*AIM OF THE TASK:*
What lines in the listing below hold the string "artery"? Please copy them out.

*DATA SECTION:*
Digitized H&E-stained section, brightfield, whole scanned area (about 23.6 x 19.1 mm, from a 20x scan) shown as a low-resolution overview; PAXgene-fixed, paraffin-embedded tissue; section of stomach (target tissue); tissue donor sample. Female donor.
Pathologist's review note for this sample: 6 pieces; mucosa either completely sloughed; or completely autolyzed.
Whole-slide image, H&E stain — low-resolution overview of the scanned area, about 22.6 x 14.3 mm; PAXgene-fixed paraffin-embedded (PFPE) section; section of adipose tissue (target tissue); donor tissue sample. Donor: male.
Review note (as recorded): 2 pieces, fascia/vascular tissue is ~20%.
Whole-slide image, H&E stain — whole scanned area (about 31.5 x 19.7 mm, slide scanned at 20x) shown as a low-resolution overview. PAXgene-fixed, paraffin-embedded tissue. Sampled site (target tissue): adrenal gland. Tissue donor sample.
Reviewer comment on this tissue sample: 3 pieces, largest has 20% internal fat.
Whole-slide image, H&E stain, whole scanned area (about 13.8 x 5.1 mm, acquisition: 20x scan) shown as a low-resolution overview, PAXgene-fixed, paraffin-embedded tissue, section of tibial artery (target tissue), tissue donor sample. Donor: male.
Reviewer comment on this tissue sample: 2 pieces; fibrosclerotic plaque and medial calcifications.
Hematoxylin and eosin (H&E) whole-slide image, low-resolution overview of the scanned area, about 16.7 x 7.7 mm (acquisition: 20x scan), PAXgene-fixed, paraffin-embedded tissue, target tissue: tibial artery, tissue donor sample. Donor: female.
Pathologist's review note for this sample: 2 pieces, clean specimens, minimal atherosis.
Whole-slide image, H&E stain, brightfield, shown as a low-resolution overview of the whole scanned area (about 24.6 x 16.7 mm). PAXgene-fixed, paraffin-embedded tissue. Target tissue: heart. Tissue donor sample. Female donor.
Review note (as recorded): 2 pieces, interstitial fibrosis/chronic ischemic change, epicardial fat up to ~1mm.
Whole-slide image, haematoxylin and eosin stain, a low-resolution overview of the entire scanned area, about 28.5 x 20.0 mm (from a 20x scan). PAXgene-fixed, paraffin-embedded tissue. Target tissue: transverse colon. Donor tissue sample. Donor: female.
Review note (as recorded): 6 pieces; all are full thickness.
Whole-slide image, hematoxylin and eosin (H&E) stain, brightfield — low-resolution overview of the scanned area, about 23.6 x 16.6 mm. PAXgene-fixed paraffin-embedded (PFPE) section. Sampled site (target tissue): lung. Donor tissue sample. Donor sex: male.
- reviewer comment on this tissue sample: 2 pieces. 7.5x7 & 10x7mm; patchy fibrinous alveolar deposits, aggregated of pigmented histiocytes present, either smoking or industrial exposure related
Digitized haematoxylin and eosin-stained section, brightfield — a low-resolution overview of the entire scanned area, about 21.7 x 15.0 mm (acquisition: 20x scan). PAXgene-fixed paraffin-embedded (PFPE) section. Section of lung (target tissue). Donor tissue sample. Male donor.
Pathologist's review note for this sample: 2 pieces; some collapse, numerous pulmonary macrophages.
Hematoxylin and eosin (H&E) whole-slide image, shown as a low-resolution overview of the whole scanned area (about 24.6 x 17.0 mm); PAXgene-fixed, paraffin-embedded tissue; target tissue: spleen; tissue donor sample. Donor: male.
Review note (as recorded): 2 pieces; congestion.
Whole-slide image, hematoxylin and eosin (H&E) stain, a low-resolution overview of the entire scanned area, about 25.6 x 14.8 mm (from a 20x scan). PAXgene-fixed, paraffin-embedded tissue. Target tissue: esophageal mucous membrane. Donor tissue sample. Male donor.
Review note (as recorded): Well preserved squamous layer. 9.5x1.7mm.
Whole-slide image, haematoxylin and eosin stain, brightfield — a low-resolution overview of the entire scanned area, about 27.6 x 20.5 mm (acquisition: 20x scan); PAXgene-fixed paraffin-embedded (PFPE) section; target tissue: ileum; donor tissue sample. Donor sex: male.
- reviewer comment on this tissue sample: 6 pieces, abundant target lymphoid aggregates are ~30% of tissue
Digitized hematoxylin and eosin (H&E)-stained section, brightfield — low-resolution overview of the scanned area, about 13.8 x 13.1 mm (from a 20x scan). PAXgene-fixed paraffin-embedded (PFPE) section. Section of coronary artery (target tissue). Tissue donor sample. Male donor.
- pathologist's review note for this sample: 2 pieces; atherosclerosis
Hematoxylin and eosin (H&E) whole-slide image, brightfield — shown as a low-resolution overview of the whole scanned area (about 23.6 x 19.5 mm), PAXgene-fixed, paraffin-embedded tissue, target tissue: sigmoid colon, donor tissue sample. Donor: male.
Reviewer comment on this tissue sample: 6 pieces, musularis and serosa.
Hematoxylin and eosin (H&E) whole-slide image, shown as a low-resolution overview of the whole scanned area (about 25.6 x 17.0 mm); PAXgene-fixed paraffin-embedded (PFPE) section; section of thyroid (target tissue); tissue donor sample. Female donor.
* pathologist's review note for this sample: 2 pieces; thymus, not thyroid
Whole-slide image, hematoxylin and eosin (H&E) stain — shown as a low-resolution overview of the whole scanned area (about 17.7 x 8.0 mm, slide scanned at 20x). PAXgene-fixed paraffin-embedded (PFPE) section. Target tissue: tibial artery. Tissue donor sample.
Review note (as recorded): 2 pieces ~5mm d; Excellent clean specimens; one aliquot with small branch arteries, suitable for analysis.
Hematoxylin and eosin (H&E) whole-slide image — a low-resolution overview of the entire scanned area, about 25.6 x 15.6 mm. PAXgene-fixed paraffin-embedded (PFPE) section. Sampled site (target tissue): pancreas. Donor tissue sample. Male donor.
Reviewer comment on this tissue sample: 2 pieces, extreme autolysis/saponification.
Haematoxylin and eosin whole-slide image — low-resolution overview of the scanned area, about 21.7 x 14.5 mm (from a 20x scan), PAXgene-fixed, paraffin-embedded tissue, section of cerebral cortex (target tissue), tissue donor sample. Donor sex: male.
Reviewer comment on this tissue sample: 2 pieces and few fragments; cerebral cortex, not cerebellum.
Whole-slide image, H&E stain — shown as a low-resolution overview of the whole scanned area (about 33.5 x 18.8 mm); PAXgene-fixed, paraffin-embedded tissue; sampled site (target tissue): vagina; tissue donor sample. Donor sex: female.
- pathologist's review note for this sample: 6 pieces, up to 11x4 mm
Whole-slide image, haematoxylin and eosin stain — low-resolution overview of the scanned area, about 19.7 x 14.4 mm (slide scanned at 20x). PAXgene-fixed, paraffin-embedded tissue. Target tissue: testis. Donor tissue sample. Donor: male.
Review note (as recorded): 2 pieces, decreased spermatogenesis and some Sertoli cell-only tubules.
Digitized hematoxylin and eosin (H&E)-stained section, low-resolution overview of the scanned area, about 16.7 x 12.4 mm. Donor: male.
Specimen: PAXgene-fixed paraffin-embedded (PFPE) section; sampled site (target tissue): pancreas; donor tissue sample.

*THE COMPLETED TASK:*
Whole-slide image, H&E stain, whole scanned area (about 13.8 x 5.1 mm, acquisition: 20x scan) shown as a low-resolution overview, PAXgene-fixed, paraffin-embedded tissue, section of tibial artery (target tissue), tissue donor sample. Donor: male.
Hematoxylin and eosin (H&E) whole-slide image, low-resolution overview of the scanned area, about 16.7 x 7.7 mm (acquisition: 20x scan), PAXgene-fixed, paraffin-embedded tissue, target tissue: tibial artery, tissue donor sample. Donor: female.
Digitized hematoxylin and eosin (H&E)-stained section, brightfield — low-resolution overview of the scanned area, about 13.8 x 13.1 mm (from a 20x scan). PAXgene-fixed paraffin-embedded (PFPE) section. Section of coronary artery (target tissue). Tissue donor sample. Male donor.
Whole-slide image, hematoxylin and eosin (H&E) stain — shown as a low-resolution overview of the whole scanned area (about 17.7 x 8.0 mm, slide scanned at 20x). PAXgene-fixed paraffin-embedded (PFPE) section. Target tissue: tibial artery. Tissue donor sample.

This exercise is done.